As he returned from the Diet to his lodgings, a voice in the crowd was heard to exclaim: "Blessed
be the womb that bare this son." Tonstal, the English ambassador, wrote from Worms, that "the
Germans everywhere are so addicted to Luther, that, rather than he should be oppressed by the


Pope’s authority, a hundred thousand of the people will sacrifice their lives."^373 In the imperial
chambers a paper was found with the words: "Woe to the nation whose king is a child" (Eccl. x.

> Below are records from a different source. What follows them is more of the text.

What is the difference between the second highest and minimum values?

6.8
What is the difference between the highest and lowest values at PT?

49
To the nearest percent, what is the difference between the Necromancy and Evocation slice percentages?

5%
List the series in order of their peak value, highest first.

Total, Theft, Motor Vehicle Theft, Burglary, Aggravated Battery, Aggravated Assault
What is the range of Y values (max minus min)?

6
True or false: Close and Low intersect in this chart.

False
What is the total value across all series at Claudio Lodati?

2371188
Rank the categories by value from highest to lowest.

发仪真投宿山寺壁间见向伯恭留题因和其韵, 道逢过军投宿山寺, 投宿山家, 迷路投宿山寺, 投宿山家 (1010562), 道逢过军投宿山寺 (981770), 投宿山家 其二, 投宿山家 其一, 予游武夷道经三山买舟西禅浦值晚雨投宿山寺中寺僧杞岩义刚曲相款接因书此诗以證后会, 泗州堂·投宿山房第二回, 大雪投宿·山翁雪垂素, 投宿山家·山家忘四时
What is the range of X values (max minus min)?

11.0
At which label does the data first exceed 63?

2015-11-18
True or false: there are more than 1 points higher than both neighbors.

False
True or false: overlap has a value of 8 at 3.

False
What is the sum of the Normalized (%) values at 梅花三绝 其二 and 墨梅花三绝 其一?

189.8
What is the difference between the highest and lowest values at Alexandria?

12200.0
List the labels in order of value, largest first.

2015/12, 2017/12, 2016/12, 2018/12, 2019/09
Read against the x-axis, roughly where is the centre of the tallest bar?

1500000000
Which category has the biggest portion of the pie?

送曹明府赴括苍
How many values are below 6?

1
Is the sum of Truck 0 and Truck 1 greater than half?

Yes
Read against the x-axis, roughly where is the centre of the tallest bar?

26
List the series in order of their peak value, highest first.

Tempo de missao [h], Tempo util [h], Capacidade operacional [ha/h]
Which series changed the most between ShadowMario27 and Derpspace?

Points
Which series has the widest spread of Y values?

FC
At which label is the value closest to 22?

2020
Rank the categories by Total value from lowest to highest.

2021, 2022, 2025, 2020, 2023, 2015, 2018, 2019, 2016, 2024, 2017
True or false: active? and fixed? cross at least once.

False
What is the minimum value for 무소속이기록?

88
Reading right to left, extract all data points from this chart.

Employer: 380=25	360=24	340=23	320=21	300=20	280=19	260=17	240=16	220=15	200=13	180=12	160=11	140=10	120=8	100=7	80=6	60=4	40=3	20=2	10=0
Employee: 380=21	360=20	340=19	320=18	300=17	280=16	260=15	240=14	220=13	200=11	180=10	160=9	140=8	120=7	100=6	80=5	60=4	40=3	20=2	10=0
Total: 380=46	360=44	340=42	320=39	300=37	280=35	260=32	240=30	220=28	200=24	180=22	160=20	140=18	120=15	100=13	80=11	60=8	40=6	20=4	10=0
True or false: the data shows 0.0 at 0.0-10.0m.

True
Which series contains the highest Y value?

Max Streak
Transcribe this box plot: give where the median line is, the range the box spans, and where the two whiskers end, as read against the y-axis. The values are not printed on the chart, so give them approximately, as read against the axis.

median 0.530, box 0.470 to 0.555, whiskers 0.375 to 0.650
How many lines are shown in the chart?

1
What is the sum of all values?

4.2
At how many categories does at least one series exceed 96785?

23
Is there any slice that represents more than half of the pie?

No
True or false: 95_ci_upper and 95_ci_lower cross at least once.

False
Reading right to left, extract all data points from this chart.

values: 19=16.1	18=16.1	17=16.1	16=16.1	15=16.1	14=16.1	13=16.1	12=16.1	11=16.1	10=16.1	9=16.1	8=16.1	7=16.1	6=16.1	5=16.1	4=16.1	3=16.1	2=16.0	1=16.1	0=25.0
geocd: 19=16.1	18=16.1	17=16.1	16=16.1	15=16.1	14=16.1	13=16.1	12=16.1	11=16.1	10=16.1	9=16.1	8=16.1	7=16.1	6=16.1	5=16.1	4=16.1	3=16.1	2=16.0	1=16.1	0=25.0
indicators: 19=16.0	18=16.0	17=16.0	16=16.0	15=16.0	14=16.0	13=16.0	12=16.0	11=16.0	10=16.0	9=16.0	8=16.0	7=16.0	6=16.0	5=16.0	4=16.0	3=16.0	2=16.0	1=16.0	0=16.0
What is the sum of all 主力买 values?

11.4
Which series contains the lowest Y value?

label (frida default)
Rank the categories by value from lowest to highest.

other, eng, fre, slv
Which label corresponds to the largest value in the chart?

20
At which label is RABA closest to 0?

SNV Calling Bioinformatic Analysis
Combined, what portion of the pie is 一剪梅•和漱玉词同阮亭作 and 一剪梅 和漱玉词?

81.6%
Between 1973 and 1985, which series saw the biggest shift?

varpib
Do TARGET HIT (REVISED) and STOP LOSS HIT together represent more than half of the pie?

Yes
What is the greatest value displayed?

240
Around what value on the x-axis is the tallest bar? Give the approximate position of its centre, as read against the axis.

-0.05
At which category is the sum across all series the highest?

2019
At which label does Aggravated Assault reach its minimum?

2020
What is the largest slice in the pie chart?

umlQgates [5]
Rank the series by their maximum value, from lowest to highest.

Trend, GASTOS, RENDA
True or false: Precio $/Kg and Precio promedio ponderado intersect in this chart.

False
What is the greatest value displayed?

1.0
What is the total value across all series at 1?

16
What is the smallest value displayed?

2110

16).^374 An uprising of four hundred German knights with eight thousand soldiers was threatened
in a placard on the city hall; but the storm passed away. Hutten and Sickingen were in the Emperor’s
service. "Hutten only barks, but does not bite," was a saying in Worms.
The papal party triumphed in the Diet. Nothing else could be expected if the historic
continuity of the Latin Church and of the Holy German Roman Empire was to be preserved. Had
Luther submitted his case to a general council, to which in the earlier stages of the conflict he had
himself repeatedly appealed, the result might have been different, and a moderate reform of the
mediaeval Church under the headship of the Pope of Rome might have been accomplished; but no
more. By denying the infallibility of a council, he openly declared himself a heretic, and placed
himself in opposition to the universal opinion, which regarded oecumenical Councils, beginning
with the first of Nicaea in 325, as the ultimate tribunal for the decision of theological controversies.
The infallibility of the Pope was as yet an open question, and remained so till 1870, but the
infallibility of a general council was at that time regarded as settled. A protest against it could only
be justified by a providential mission and actual success.
It was the will of Providence to prepare the way, through the instrumentality of Luther, for
independent church-organizations, and the development of new types of Christianity on the basis
of the word of God and the freedom of thought.
NOTE ON LUTHER’S SENTENCE: "HERE I STAND," ETC.
These words of Luther have been reported again and again, not only in popular books, but
in learned histories, without a doubt of their genuineness. They are engraven on his monument at
Worms.
But this very fact called forth a critical investigation of the Saxon Archivarius, Dr. C. A.
H. Burkhardt (author of the learned work: Luther’s Briefwechsel), Ueber die Glaubwürdigkeit der
Antwort Luthers: "Hie steh’ ich, ich kann nicht anders, Gott helff mir. Amen," in the "Theol. Studien
und Kritiken" for 1869, III. pp. 517–531. He rejects all but the last three words (not the whole, as
Janssen incorrectly reports, in his History, II. 165, note). His view was accepted by Daniel Schenkel
(1870), and W. Maurenbrecher (Gesch. d. kath. Reform., 1880, I. 398). The latter calls the words
even "Improper and unworthy," because theatrical, which we cannot admit.
On the other hand, Professor Köstlin, the biographer of Luther, has come to the rescue of
the whole sentence in his Easter-program: Luther’s Rede in Worms, Halle, 1874; comp. his notes
in the "Studien und Kritiken" for 1882, p. 551 sq., and his Martin Luther, I. 453, and the note, p.
800 sq. (second Ed. 1883). His conclusion was accepted by Ranke in the sixth Ed. of his Hist. of
Germany (I. 336), and by Mönckeberg (pastor of St. Nicolai in Hamburg), who supports it by new


(^373) In Fiddes Life of Wolsey, quoted by Ranke, I. 337, note.
(^374) Ranke (I. 337) says "in den kaiserlichen Gemächern." Other reports say that these words were placarded in public places at Worms.